The Tennessee Legislature had a busy 2015 session for new liquor laws. Many industry pundits expected a relatively quiet year in the wake of the passage of wine in groceries law n 2014. Not so.
Courtesy of our friend and lobbyist to the stars, Baylor Bone Swindell of Windrow Phillips Group, attached is a preliminary summary of liquor laws passed this last session. Passed Alcohol Bills 2015
AC/DC knows alcohol all too well and immortalizes cocktailing:
So don’t worry ’bout tomorrow
Take it today
Forget about the cheque we’ll get hell to pay
Have a drink on me
Beer Tied House
The new tied house law for beer is perhaps the most sweeping change this session. The legislature adopted a traditional three-tier system for beer. Download the new law here Beer Tied House.

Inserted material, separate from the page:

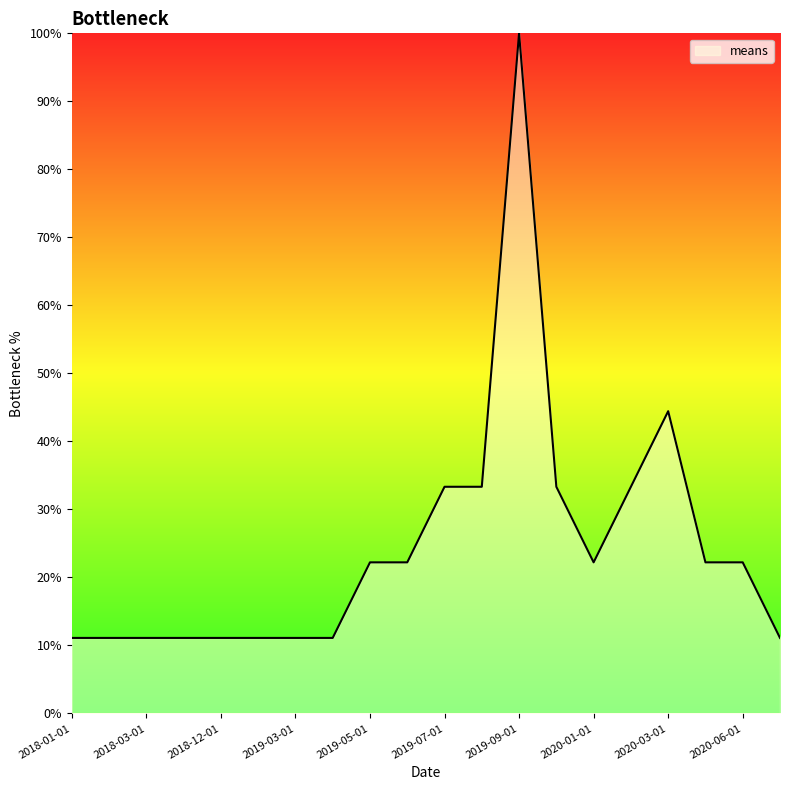

What is the difference between the maximum and minimum values?

88.9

Prior Tennessee beer laws lacked a strong three-tier system. The law did not clearly prohibit a brewer like Anheuser-Busch from holding a wholesaler permit and cutting out Tennessee beer wholesalers. That would not be popular with Anheuser-Busch’s wholesalers, who we suspect were behind the legislation.
10 Day Credit Rule
Much ado has been made over the ambiguous “elimination” of the 10 day credit rule for sales by wholesalers to retailers. This session, the law was amended to provide that 10 day credit sales are legal, if payment is made by electronic funds transfer or escrow payment.
We have always seen the 10 day credit rule as protecting wholesalers from credit risk. The new law is no exception. The law creates a rebuttable presumption that a licensee is not financially responsible if the licensee fails to satisfy its obligations to any wholesaler twice within a twelve-month period. The ABC is required to set a hearing upon notification by the wholesaler, to determine if the licensee can rebut the presumption. The ABC may issue a fine, suspend or revoke the license, or make any other order it deems appropriate, upon finding that the licensee is not financially responsible.

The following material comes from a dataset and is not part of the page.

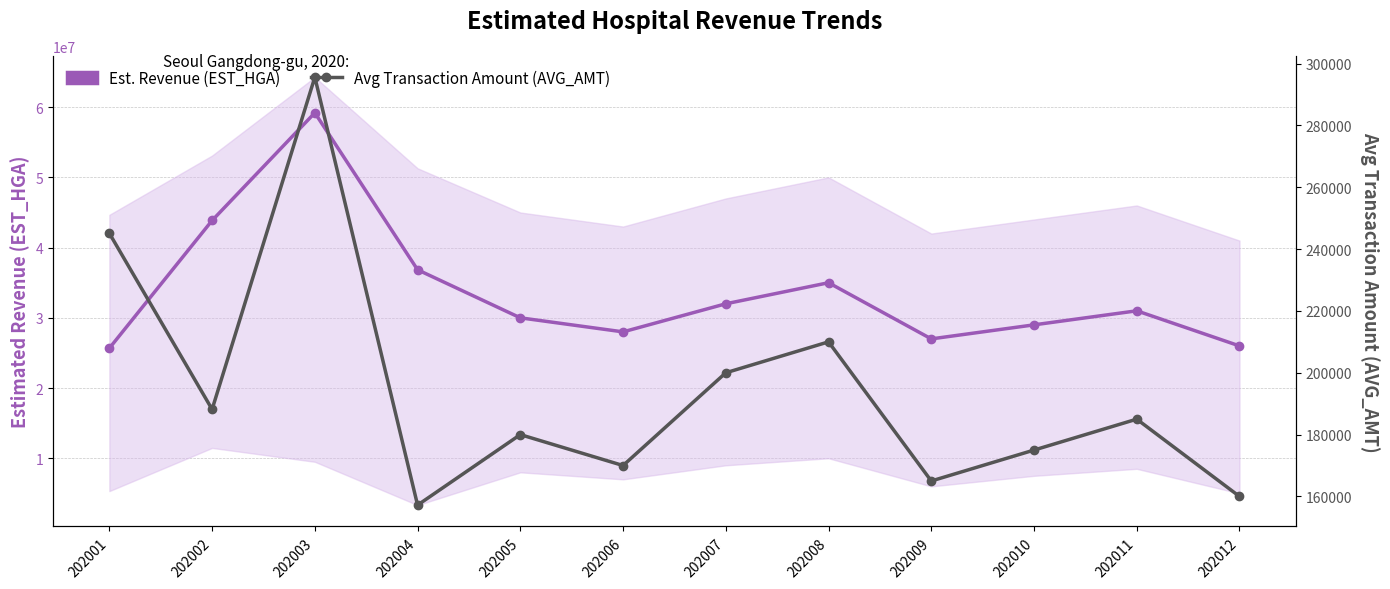

The Avg Transaction Amount (AVG_AMT) series shows 295610 at 202003. True or false?

True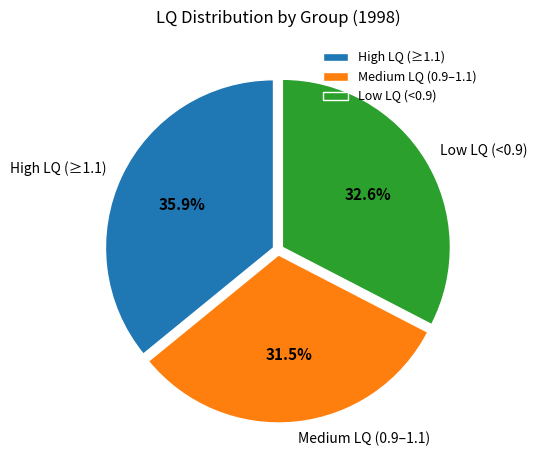

Rank the categories by value from highest to lowest.

High LQ (≥1.1), Low LQ (<0.9), Medium LQ (0.9–1.1)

We love hearing from entrepreneurs inspired by consumer demand. One of the most-frequent questions we hear is “how can I deliver alcohol to consumers?” Tennessee liquor laws and Tennessee ABC policies clearly prevented delivery of wine and spirits.
Legislation passed this year legalizes delivery of alcohol to consumers, but limits the practice to meal delivery services. The new law is here. Delivery Law. We find it odd that the delivery service must derive at least 50% of its income from the delivery of food, but rather than delivering alcohol from a restaurant, the delivery service must transport alcohol from a retail package store. The new law establishes a new license for delivery services.
Temporary Liquor License
The Legislature also codified a simple fix for a problem with sales of restaurants and hotels that hold liquor-by-the-drink licenses. The common practice was to enter into an Interim Management Agreement to allow the purchaser to use the seller’s liquor license. From a legal perspective, the Interim Management Agreement made no sense. It was merely a formality to allow a sale to close before a new licenses could be approved.

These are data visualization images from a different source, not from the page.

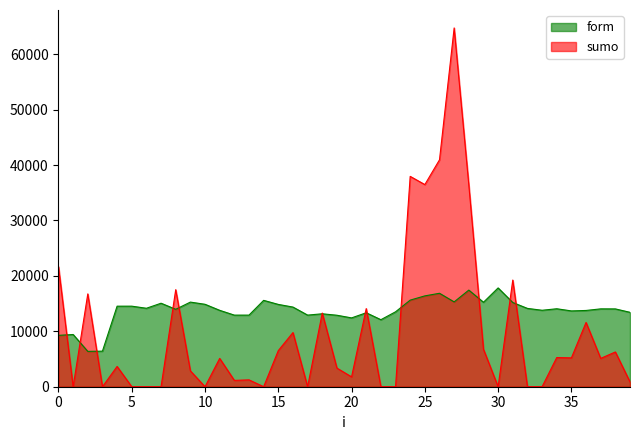

List the series in order of their peak value, lowest first.

form, sumo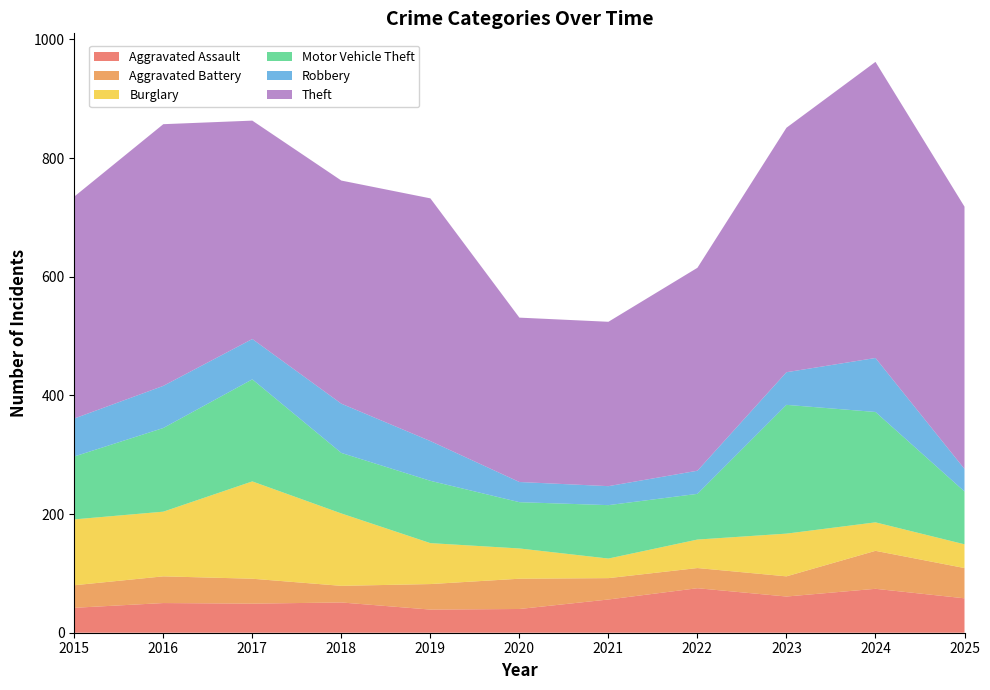

Reading right to left, transcribe all the data shown in this chart.

Aggravated Assault: 2025=58	2024=74	2023=61	2022=75	2021=56	2020=40	2019=39	2018=51	2017=49	2016=50	2015=42
Aggravated Battery: 2025=51	2024=64	2023=34	2022=34	2021=36	2020=51	2019=43	2018=28	2017=42	2016=45	2015=38
Burglary: 2025=40	2024=48	2023=72	2022=48	2021=33	2020=51	2019=69	2018=122	2017=164	2016=109	2015=111
Motor Vehicle Theft: 2025=89	2024=186	2023=217	2022=77	2021=90	2020=78	2019=105	2018=102	2017=172	2016=141	2015=106
Robbery: 2025=38	2024=91	2023=55	2022=39	2021=32	2020=34	2019=67	2018=83	2017=68	2016=71	2015=64
Theft: 2025=442	2024=499	2023=412	2022=342	2021=277	2020=277	2019=409	2018=376	2017=368	2016=441	2015=374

The new law is not perfect, but provides:
Notwithstanding any law or rule to the contrary, upon collection of a fifty-dollar licensing fee, the commission may issue temporary licenses not to exceed thirty (30) days to any new applicant for a license issued pursuant to this chapter.
We expect the ABC to adopt formal or informal guidance on how to qualify for the new temporary permit. Based on our experience, the 30 day period is too short and may create problems. We see the new law as limiting temporary permits to 30 days, with no authority to extend the 30-day period. We suspect that the ABC will stop recognizing Interim Management Agreements, meaning that the 30 day temporary is the only option for sales.
We advise folks to pay close attention to this change.
Tennessee Whiskey Wars
In the waning hours of the 2015 legislative session, a bill was amended to require that “Tennessee Moonshine” be distilled in Tennessee. The penalty is a one year suspension or revocation of the distillery license. The effective date of the requirement is July 1, 2016, which allows the bill to be revised next legislative session before it becomes binding law.